### Brief
Output each line exactly as written, from the first line of the records to the line bearing "Rapid development of", inclusive, while leaving every picture out.

### Data supplied
^^^^
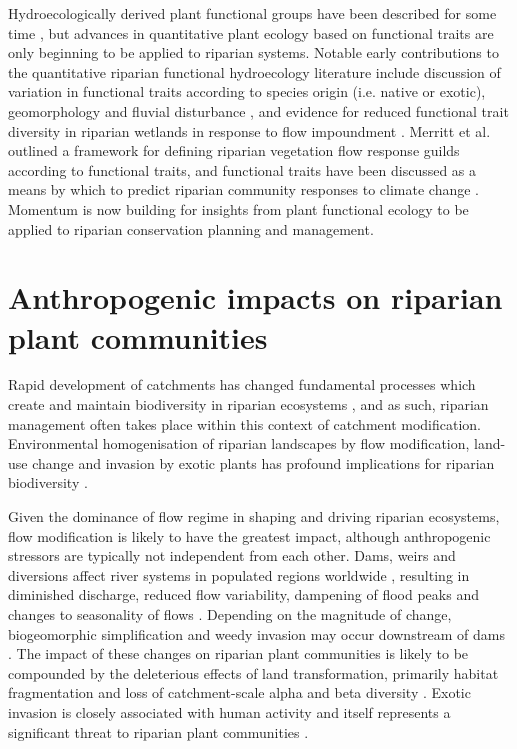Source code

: Hydroecologically derived plant functional groups have been described for some time \citep{Stromberg2010, Casanova2011}, but advances in quantitative plant ecology based on functional traits are only beginning to be applied to riparian systems. Notable early contributions to the quantitative riparian functional hydroecology literature include discussion of variation in functional traits according to species origin (i.e. native or exotic), geomorphology and fluvial disturbance \citep{Kyle2009, Kyle2009a}, and evidence for reduced functional trait diversity in riparian wetlands in response to flow impoundment \citep{Catford2011}. Merritt et al. \citep{Merritt2010} outlined a framework for defining riparian vegetation flow response guilds according to functional traits, and functional traits have been discussed as a means by which to predict riparian community responses to climate change \citep{Catford2012a, Kominoski2013}. Momentum is now building for insights from plant functional ecology to be applied to riparian conservation planning and management.

\section{Anthropogenic impacts on riparian plant communities}
Rapid development of catchments has changed fundamental processes which create and maintain biodiversity in riparian ecosystems \citep{Nilsson2002}, and as such, riparian management often takes place within this context of catchment modification. Environmental homogenisation of riparian landscapes by flow modification, land-use change and invasion by exotic plants has profound implications for riparian biodiversity \citep{Brierley1999, Richardson2007, Poff2010}. 

Given the dominance of flow regime in shaping and driving riparian ecosystems, flow modification is likely to have the greatest impact, although anthropogenic stressors are typically not independent from each other. Dams, weirs and diversions affect river systems in populated regions worldwide \citep{Nilsson2002}, resulting in diminished discharge, reduced flow variability, dampening of flood peaks and changes to seasonality of flows \citep{Graf2006, Singer2007}. Depending on the magnitude of change, biogeomorphic simplification and weedy invasion may occur downstream of dams \citep{Graf2006, Naiman2008, Catford2011}. The impact of these changes on riparian plant communities is likely to be compounded by the deleterious effects of land transformation, primarily habitat fragmentation and loss of catchment-scale alpha and beta diversity \citep{Vitousek1997, Gerstner2014}. Exotic invasion is closely associated with human activity \citep{Vitousek1996} and itself represents a significant threat to riparian plant communities \citep{Richardson2007}.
^^^^
### Response area
Source code

: Hydroecologically derived plant functional groups have been described for some time \citep{Stromberg2010, Casanova2011}, but advances in quantitative plant ecology based on functional traits are only beginning to be applied to riparian systems. Notable early contributions to the quantitative riparian functional hydroecology literature include discussion of variation in functional traits according to species origin (i.e. native or exotic), geomorphology and fluvial disturbance \citep{Kyle2009, Kyle2009a}, and evidence for reduced functional trait diversity in riparian wetlands in response to flow impoundment \citep{Catford2011}. Merritt et al. \citep{Merritt2010} outlined a framework for defining riparian vegetation flow response guilds according to functional traits, and functional traits have been discussed as a means by which to predict riparian community responses to climate change \citep{Catford2012a, Kominoski2013}. Momentum is now building for insights from plant functional ecology to be applied to riparian conservation planning and management.

\section{Anthropogenic impacts on riparian plant communities}
Rapid development of catchments has changed fundamental processes which create and maintain biodiversity in riparian ecosystems \citep{Nilsson2002}, and as such, riparian management often takes place within this context of catchment modification. Environmental homogenisation of riparian landscapes by flow modification, land-use change and invasion by exotic plants has profound implications for riparian biodiversity \citep{Brierley1999, Richardson2007, Poff2010}. 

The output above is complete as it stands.